Aqueles que duvidavam da capacidade de Passos Coelho para se reinventar tinham razão: a cinzenta moção de estratégia apresentada pelo líder do PSD não pretende ganhar o futuro, mas sim ganhar o passado. O problema é que o passado já foi.
O desafio político colocado aos partidos da direita é conhecido: recuperar o imenso eleitorado perdido ao logo de quatro anos de brutal austeridade e promessas traídas. Sem recuperar a confiança desse eleitorado descontente, a direita não reconquistará a maioria absoluta. E sem maioria absoluta, não regressará ao poder. A questão está em saber como lá chegar – com que estratégia, com que programa e com que protagonistas.
A resposta do CDS a este difícil desafio foi lapidar: o futuro não pode ser ganho com a estratégia do passado, com o programa do passado e, menos ainda, com os protagonistas do passado. A pronta demissão de Portas foi o primeiro sinal de que o CDS percebeu bem a dimensão da tarefa. E os sinais seguintes confirmam que se trata de pôr de pé uma operação política de grande envergadura: revisão do posicionamento estratégico do partido, ruptura da coligação pré-eleitoral com o PSD, renovação da base programática e, acima de tudo, eleição de uma nova liderança, essencial para dar credibilidade a qualquer ideia de renovação. Uma coisa é certa: o CDS está a fazer o que pode.
Do lado do PSD, passa-se o contrário. Ali, tudo gira à volta de uma opção fundamental, diametralmente oposta: manter o mesmíssimo protagonista do passado. Feita essa escolha, o resto vem por acréscimo. E o resto, agora em forma de moção, é exactamente aquilo que seria de esperar: a estratégia do passado.
Passos Coelho dedica longas páginas do seu texto a defender-se a si próprio e ao seu Governo, o tal que já não existe: repete a narrativa estafada e deturpada da “pré-bancarrota”, discute a austeridade “além da ‘troika’”, renega a “estratégia de empobrecimento”, enaltece a saída limpa e, é claro, congratula-se com os resultados que diz ter alcançado. Depois, regressa a um debate que se julgava encerrado sobre a legitimidade do actual Governo, inconformado com o facto de o PS se ter mostrado “mais interessado em assumir-se como o futuro partido liderante do governo” do que, imagine-se, “empenhado em viabilizar o governo liderado pelo PSD” (sic). Quanto ao presente, contesta, saudoso, a reversão das medidas de austeridade e a política orçamental do PS, que consegue acusar de ser, ao mesmo tempo, imprudente e restritiva.

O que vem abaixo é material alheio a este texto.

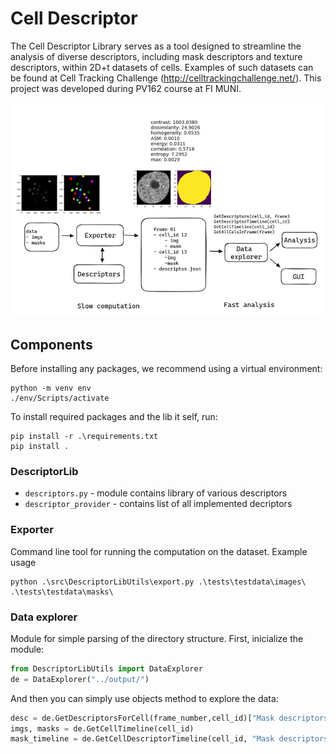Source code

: # Cell Descriptor
The Cell Descriptor Library serves as a tool designed to streamline the analysis of diverse descriptors, including mask descriptors and texture descriptors, within 2D+t datasets of cells. Examples of such datasets can be found at Cell Tracking Challenge (http://celltrackingchallenge.net/). This project was developed during PV162 course at FI MUNI.

![alt text](modules.png)


## Components 
Before installing any packages, we recommend using a virtual environment:
```
python -m venv env
./env/Scripts/activate
```
To install required packages and the lib it self, run:
```
pip install -r .\requirements.txt
pip install .
```
### DescriptorLib 
- `descriptors.py` - module contains library of various descriptors
- `descriptor_provider` - contains list of all implemented decriptors
### Exporter
Command line tool for running the computation on the dataset. Example usage
```
python .\src\DescriptorLibUtils\export.py .\tests\testdata\images\ .\tests\testdata\masks\
```
### Data explorer
Module for simple parsing of the directory structure. First, inicialize the module:
```python
from DescriptorLibUtils import DataExplorer
de = DataExplorer("../output/")
```

And then you can simply use objects method to explore the data:

```python
desc = de.GetDescriptorsForCell(frame_number,cell_id)["Mask descriptors"]
imgs, masks = de.GetCellTimeline(cell_id)
mask_timeline = de.GetCellDescriptorTimeline(cell_id, "Mask descriptors")
```


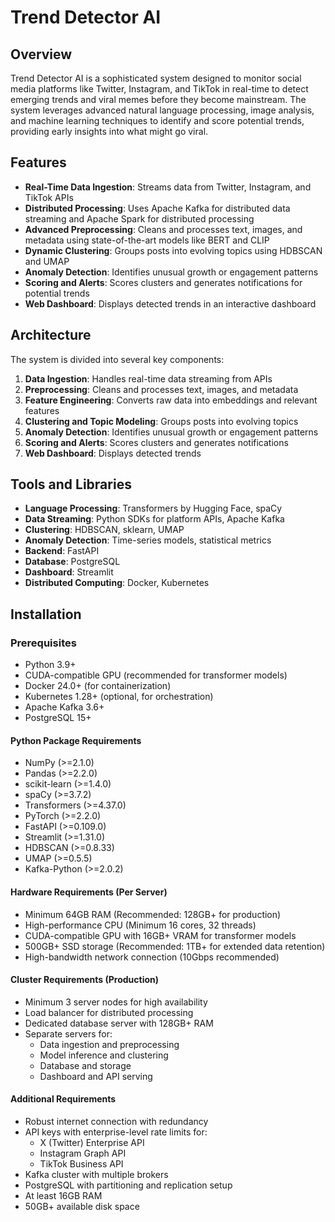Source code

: # Trend Detector AI

## Overview

Trend Detector AI is a sophisticated system designed to monitor social media platforms like Twitter, Instagram, and TikTok in real-time to detect emerging trends and viral memes before they become mainstream. The system leverages advanced natural language processing, image analysis, and machine learning techniques to identify and score potential trends, providing early insights into what might go viral.

## Features

- **Real-Time Data Ingestion**: Streams data from Twitter, Instagram, and TikTok APIs
- **Distributed Processing**: Uses Apache Kafka for distributed data streaming and Apache Spark for distributed processing
- **Advanced Preprocessing**: Cleans and processes text, images, and metadata using state-of-the-art models like BERT and CLIP
- **Dynamic Clustering**: Groups posts into evolving topics using HDBSCAN and UMAP
- **Anomaly Detection**: Identifies unusual growth or engagement patterns
- **Scoring and Alerts**: Scores clusters and generates notifications for potential trends
- **Web Dashboard**: Displays detected trends in an interactive dashboard

## Architecture

The system is divided into several key components:

1. **Data Ingestion**: Handles real-time data streaming from APIs
2. **Preprocessing**: Cleans and processes text, images, and metadata
3. **Feature Engineering**: Converts raw data into embeddings and relevant features
4. **Clustering and Topic Modeling**: Groups posts into evolving topics
5. **Anomaly Detection**: Identifies unusual growth or engagement patterns
6. **Scoring and Alerts**: Scores clusters and generates notifications
7. **Web Dashboard**: Displays detected trends

## Tools and Libraries

- **Language Processing**: Transformers by Hugging Face, spaCy
- **Data Streaming**: Python SDKs for platform APIs, Apache Kafka
- **Clustering**: HDBSCAN, sklearn, UMAP
- **Anomaly Detection**: Time-series models, statistical metrics
- **Backend**: FastAPI
- **Database**: PostgreSQL
- **Dashboard**: Streamlit
- **Distributed Computing**: Docker, Kubernetes

## Installation

### Prerequisites

- Python 3.9+
- CUDA-compatible GPU (recommended for transformer models)
- Docker 24.0+ (for containerization)
- Kubernetes 1.28+ (optional, for orchestration)
- Apache Kafka 3.6+
- PostgreSQL 15+

#### Python Package Requirements
- NumPy (>=2.1.0)
- Pandas (>=2.2.0)
- scikit-learn (>=1.4.0)
- spaCy (>=3.7.2)
- Transformers (>=4.37.0)
- PyTorch (>=2.2.0)
- FastAPI (>=0.109.0)
- Streamlit (>=1.31.0)
- HDBSCAN (>=0.8.33)
- UMAP (>=0.5.5)
- Kafka-Python (>=2.0.2)

#### Hardware Requirements (Per Server)
- Minimum 64GB RAM (Recommended: 128GB+ for production)
- High-performance CPU (Minimum 16 cores, 32 threads)
- CUDA-compatible GPU with 16GB+ VRAM for transformer models
- 500GB+ SSD storage (Recommended: 1TB+ for extended data retention)
- High-bandwidth network connection (10Gbps recommended)

#### Cluster Requirements (Production)
- Minimum 3 server nodes for high availability
- Load balancer for distributed processing
- Dedicated database server with 128GB+ RAM
- Separate servers for:
  - Data ingestion and preprocessing
  - Model inference and clustering
  - Database and storage
  - Dashboard and API serving

#### Additional Requirements
- Robust internet connection with redundancy
- API keys with enterprise-level rate limits for:
  - X (Twitter) Enterprise API
  - Instagram Graph API
  - TikTok Business API
- Kafka cluster with multiple brokers
- PostgreSQL with partitioning and replication setup
- At least 16GB RAM
- 50GB+ available disk space
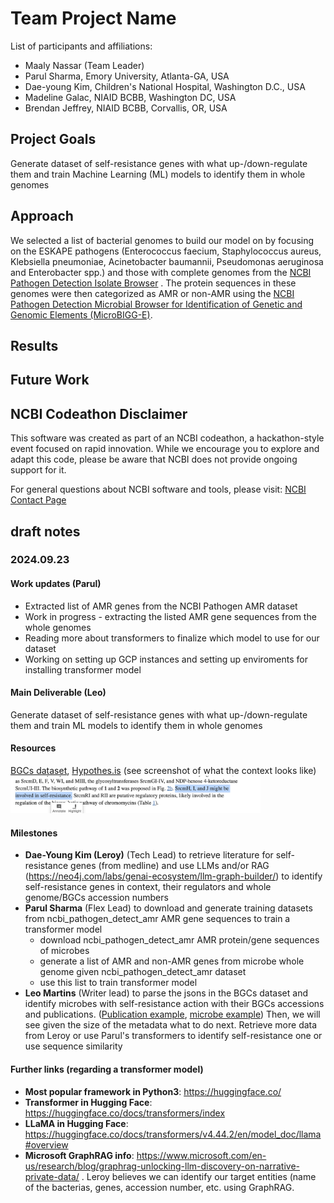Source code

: # Team Project Name

List of participants and affiliations:
- Maaly Nassar (Team Leader)
- Parul Sharma, Emory University, Atlanta-GA, USA
- Dae-young Kim, Children's National Hospital, Washington D.C., USA
- Madeline Galac, NIAID BCBB, Washington DC, USA
- Brendan Jeffrey, NIAID BCBB, Corvallis, OR, USA

## Project Goals

Generate dataset of self-resistance genes with what up-/down-regulate them and train Machine Learning (ML) models to identify them in whole genomes

## Approach
We selected a list of bacterial genomes to build our model on by focusing on the ESKAPE pathogens (Enterococcus faecium, Staphylococcus aureus, Klebsiella 
pneumoniae, Acinetobacter baumannii, Pseudomonas aeruginosa and Enterobacter spp.) and those with complete genomes from the [NCBI Pathogen Detection Isolate Browser](https://www.ncbi.nlm.nih.gov/pathogens/isolates/) . The protein sequences in these genomes were then categorized as AMR or non-AMR using the [NCBI Pathogen Detection Microbial Browser for Identification of Genetic and Genomic Elements (MicroBIGG-E)](https://www.ncbi.nlm.nih.gov/pathogens/microbigge/). 

## Results

## Future Work

## NCBI Codeathon Disclaimer
This software was created as part of an NCBI codeathon, a hackathon-style event focused on rapid innovation. While we encourage you to explore and adapt this code, please be aware that NCBI does not provide ongoing support for it.

For general questions about NCBI software and tools, please visit: [NCBI Contact Page](https://www.ncbi.nlm.nih.gov/home/about/contact/)

## draft notes 

### 2024.09.23
#### Work updates (Parul)
- Extracted list of AMR genes from the NCBI Pathogen AMR dataset
- Work in progress - extracting the listed AMR gene sequences from the whole genomes
- Reading more about transformers to finalize which model to use for our dataset
- Working on setting up GCP instances and setting up enviroments for installing transformer model

#### Main Deliverable (Leo)
Generate dataset of self-resistance genes with what up-/down-regulate them and train ML models to identify them in whole genomes
#### Resources 
[BGCs dataset](https://gitlab.com/maaly7/bgc_discovery_for_t_cell_immunology/-/tree/master/data/training_dataset/emerald?ref_type=heads), 
[Hypothes.is](https://hypothes.is/groups/a27kDwg4/bgcs-molcon) (see screenshot of what the context looks like)
<img src="figures/hypothesis001.png" width="400">
#### Milestones

* **Dae-Young Kim (Leroy)** (Tech Lead) to retrieve literature for self-resistance genes (from medline) and use LLMs and/or 
RAG (https://neo4j.com/labs/genai-ecosystem/llm-graph-builder/) to identify self-resistance genes in context,  their regulators and whole genome/BGCs accession numbers 
* **Parul Sharma** (Flex Lead) to download and generate training datasets from ncbi_pathogen_detect_amr AMR gene sequences to train a transformer model 
    * download ncbi_pathogen_detect_amr AMR protein/gene sequences of microbes
    * generate a list of AMR and non-AMR genes from microbe whole genome given ncbi_pathogen_detect_amr dataset
    * use this list to train transformer model
* **Leo Martins** (Writer lead) to parse the jsons in the BGCs dataset and identify microbes with self-resistance action with their BGCs accessions and publications. 
([Publication example](https://www.ncbi.nlm.nih.gov/pmc/articles/PMC5992853/), [microbe example](https://gitlab.com/maaly7/bgc_discovery_for_t_cell_immunology/-/blob/master/data/training_dataset/emerald/mibig3_emerald_4/MT459796.1.json))
Then, we will see given the size of the metadata what to do next. Retrieve more data from Leroy or use Parul's transformers to identify self-resistance one or use sequence similarity

#### Further links (regarding a transformer model)
* **Most popular framework in Python3**: https://huggingface.co/
* **Transformer in Hugging Face**: https://huggingface.co/docs/transformers/index
* **LLaMA in Hugging Face**: https://huggingface.co/docs/transformers/v4.44.2/en/model_doc/llama#overview
* **Microsoft GraphRAG info**: https://www.microsoft.com/en-us/research/blog/graphrag-unlocking-llm-discovery-on-narrative-private-data/ . Leroy believes we can identify our target entities (name of the bacterias, genes, accession number, etc. using GraphRAG.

Quando, finalmente, chega a vez de falar do futuro, Passos Coelho começa logo por explicar porque é que tem pouco para dizer: “Não sentimos necessidade de criar com artificialismo um programa que, nas suas linhas essenciais, divirja do que ainda há menos de meio ano apresentámos aos Portugueses. As prioridades e os objectivos que se incluíam no programa que apresentámos para os próximos 4 anos não perdeu qualquer actualidade” (pág 8). Dito isto, que promete pouco, Passos mergulha de novo na defesa do seu governo, rejeitando a acusação de “direitismo” austeritário e procurando demonstrar porque é que o governo que mais atacou o Estado Social e queria até rever a Constituição para o fazer regredir ainda mais, foi, afinal, impecavelmente social-democrata. Ciente da missão de “recuperar o centro”, enuncia um vasto conjunto de princípios programáticos de índole social, antes de repetir, para o caso de alguém estar distraído, que “o PSD não sente necessidade de apresentar agora uma construção artificial que substitua o programa que trabalhou para apresentar ainda há pouco tempo ao país”. Quem esperava uma estratégia nova, um Passos reinventado, escusa de manter a ilusão.
Ainda assim, Passos Coelho não deixa de apresentar uma agenda requentada de generalidades, em que destaca uma prioridade maior: o combate à pobreza. E é aqui, evidentemente, que todo o exercício discursivo de Passos Coelho se torna verdadeiramente surrealista. Já não seria fácil convencer os eleitores descontentes mantendo o protagonista do passado ou reconquistar o centro insistindo no líder mais à direita da história do partido, agora travestido de social-democrata. Querer, além disso, apresentar o grande defensor da “estratégia de empobrecimento” no novo campeão do “combate à pobreza” é capaz de ser um bocadinho demais.